**Task to carry out**: Produce an exact copy of all the records.

### Records to use ###

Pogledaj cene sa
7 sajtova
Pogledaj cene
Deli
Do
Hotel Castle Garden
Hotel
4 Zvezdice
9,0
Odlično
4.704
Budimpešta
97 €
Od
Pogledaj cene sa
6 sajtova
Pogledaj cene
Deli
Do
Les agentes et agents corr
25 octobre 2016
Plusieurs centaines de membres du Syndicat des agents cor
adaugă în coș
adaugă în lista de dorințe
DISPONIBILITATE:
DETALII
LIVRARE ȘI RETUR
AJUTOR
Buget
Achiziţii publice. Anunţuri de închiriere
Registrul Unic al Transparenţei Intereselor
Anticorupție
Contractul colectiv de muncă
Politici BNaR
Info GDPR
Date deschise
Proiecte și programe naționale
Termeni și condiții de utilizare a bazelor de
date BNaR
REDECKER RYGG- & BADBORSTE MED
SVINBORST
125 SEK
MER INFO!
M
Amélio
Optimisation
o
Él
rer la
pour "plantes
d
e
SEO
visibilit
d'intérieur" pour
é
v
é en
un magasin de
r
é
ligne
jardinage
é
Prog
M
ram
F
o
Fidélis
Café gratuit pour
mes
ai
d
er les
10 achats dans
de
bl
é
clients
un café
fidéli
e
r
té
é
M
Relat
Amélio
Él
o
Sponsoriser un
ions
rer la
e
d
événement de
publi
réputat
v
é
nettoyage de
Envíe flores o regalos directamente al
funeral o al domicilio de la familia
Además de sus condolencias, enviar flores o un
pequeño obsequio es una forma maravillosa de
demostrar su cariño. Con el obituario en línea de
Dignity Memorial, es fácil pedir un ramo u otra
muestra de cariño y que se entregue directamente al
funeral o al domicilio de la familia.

###

**Written response**:
Pogledaj cene sa
7 sajtova
Pogledaj cene
Deli
Do
Hotel Castle Garden
Hotel
4 Zvezdice
9,0
Odlično
4.704
Budimpešta
97 €
Od
Pogledaj cene sa
6 sajtova
Pogledaj cene
Deli
Do
Les agentes et agents corr
25 octobre 2016
Plusieurs centaines de membres du Syndicat des agents cor
adaugă în coș
adaugă în lista de dorințe
DISPONIBILITATE:
DETALII
LIVRARE ȘI RETUR
AJUTOR
Buget
Achiziţii publice. Anunţuri de închiriere
Registrul Unic al Transparenţei Intereselor
Anticorupție
Contractul colectiv de muncă
Politici BNaR
Info GDPR
Date deschise
Proiecte și programe naționale
Termeni și condiții de utilizare a bazelor de
date BNaR
REDECKER RYGG- & BADBORSTE MED
SVINBORST
125 SEK
MER INFO!
M
Amélio
Optimisation
o
Él
rer la
pour "plantes
d
e
SEO
visibilit
d'intérieur" pour
é
v
é en
un magasin de
r
é
ligne
jardinage
é
Prog
M
ram
F
o
Fidélis
Café gratuit pour
mes
ai
d
er les
10 achats dans
de
bl
é
clients
un café
fidéli
e
r
té
é
M
Relat
Amélio
Él
o
Sponsoriser un
ions
rer la
e
d
événement de
publi
réputat
v
é
nettoyage de
Envíe flores o regalos directamente al
funeral o al domicilio de la familia
Además de sus condolencias, enviar flores o un
pequeño obsequio es una forma maravillosa de
demostrar su cariño. Con el obituario en línea de
Dignity Memorial, es fácil pedir un ramo u otra
muestra de cariño y que se entregue directamente al
funeral o al domicilio de la familia.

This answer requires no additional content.